### EXERCISE INSTRUCTIONS
Pictures are to be left out, and only the lines below starting at the one with "focal_35mm: 59" and ending at the one with "focal_mm: 18" are to be reproduced, each exactly, both ends included.

### EXCERPTED RECORDS
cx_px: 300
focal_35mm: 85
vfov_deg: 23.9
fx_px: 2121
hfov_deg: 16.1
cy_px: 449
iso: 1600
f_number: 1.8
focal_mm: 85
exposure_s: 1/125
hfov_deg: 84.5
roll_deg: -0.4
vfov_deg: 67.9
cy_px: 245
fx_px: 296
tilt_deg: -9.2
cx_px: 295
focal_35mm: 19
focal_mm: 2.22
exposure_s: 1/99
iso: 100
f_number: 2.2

--

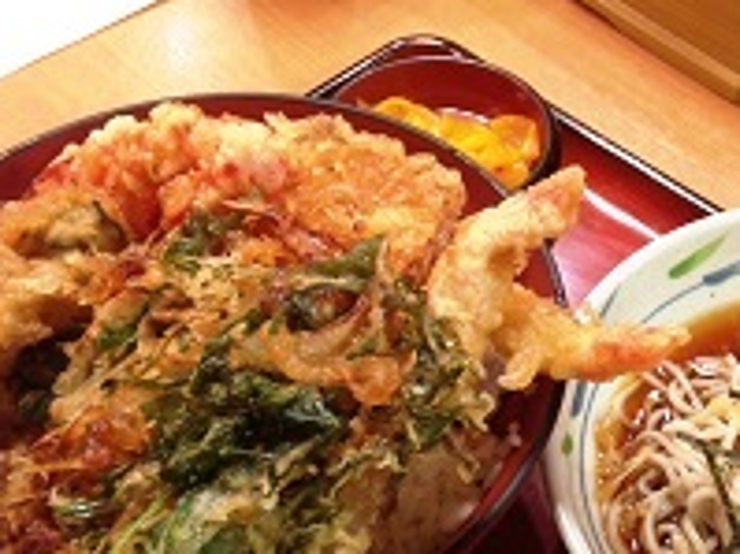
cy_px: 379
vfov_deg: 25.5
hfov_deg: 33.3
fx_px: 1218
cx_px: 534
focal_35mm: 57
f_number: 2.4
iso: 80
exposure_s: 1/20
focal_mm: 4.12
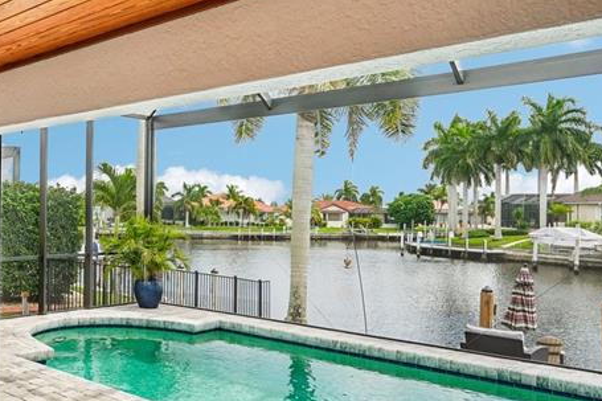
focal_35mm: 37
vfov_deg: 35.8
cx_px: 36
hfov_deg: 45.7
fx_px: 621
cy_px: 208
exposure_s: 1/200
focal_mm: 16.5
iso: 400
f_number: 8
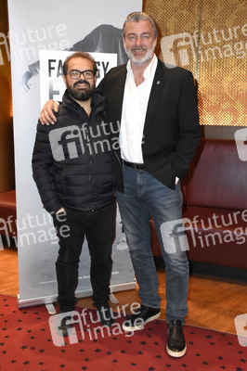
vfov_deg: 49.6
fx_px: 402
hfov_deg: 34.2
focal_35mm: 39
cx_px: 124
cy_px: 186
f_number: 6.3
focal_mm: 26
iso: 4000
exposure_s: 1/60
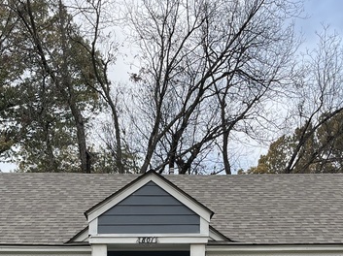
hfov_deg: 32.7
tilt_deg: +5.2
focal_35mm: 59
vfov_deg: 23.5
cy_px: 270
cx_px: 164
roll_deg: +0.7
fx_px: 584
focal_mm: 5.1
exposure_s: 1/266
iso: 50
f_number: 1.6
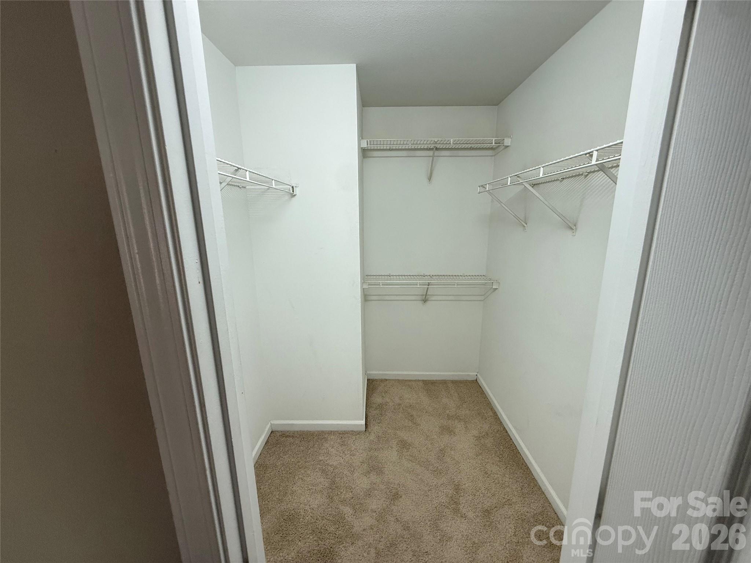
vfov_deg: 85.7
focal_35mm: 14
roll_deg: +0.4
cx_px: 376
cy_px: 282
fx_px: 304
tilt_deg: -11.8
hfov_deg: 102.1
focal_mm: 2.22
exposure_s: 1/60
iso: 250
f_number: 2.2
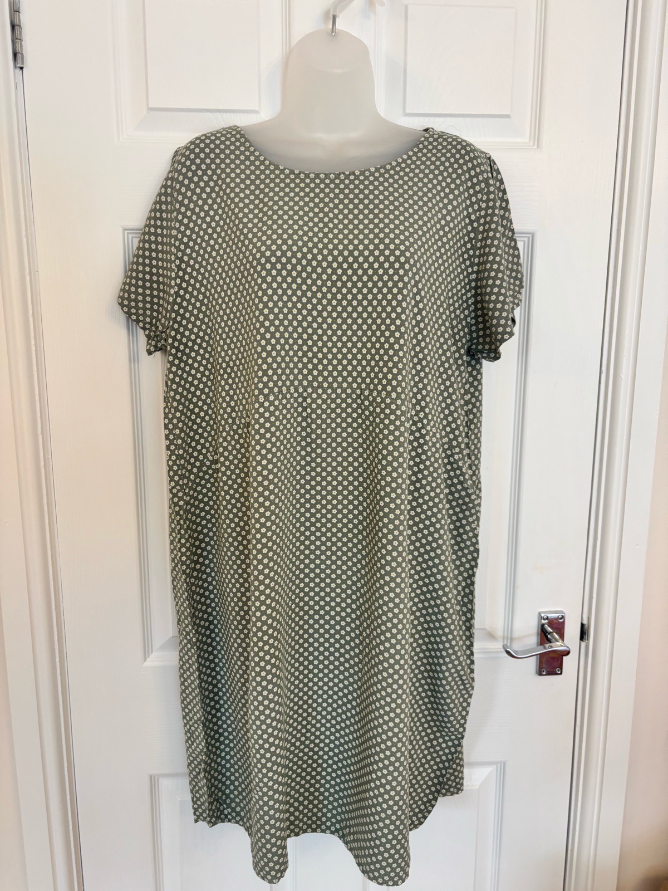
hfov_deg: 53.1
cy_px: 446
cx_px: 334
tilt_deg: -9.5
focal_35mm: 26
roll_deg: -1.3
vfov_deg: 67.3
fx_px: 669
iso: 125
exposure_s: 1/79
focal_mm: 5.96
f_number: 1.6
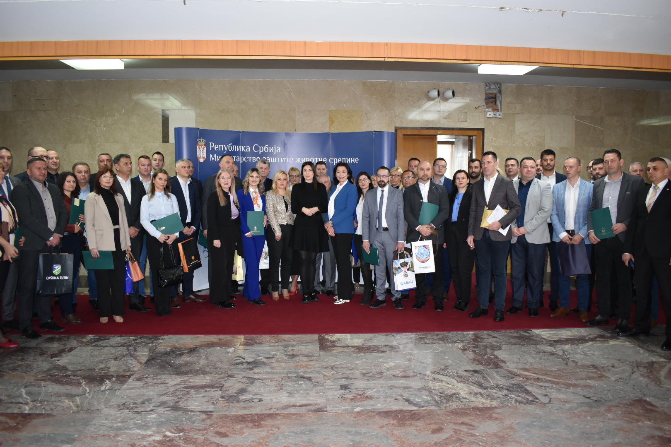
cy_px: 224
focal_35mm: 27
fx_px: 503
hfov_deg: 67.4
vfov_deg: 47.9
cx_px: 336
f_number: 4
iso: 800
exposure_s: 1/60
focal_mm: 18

### EXERCISE RESPONSE
focal_35mm: 59
vfov_deg: 23.5
cy_px: 270
cx_px: 164
roll_deg: +0.7
fx_px: 584
focal_mm: 5.1
exposure_s: 1/266
iso: 50
f_number: 1.6
vfov_deg: 85.7
focal_35mm: 14
roll_deg: +0.4
cx_px: 376
cy_px: 282
fx_px: 304
tilt_deg: -11.8
hfov_deg: 102.1
focal_mm: 2.22
exposure_s: 1/60
iso: 250
f_number: 2.2
hfov_deg: 53.1
cy_px: 446
cx_px: 334
tilt_deg: -9.5
focal_35mm: 26
roll_deg: -1.3
vfov_deg: 67.3
fx_px: 669
iso: 125
exposure_s: 1/79
focal_mm: 5.96
f_number: 1.6
cy_px: 224
focal_35mm: 27
fx_px: 503
hfov_deg: 67.4
vfov_deg: 47.9
cx_px: 336
f_number: 4
iso: 800
exposure_s: 1/60
focal_mm: 18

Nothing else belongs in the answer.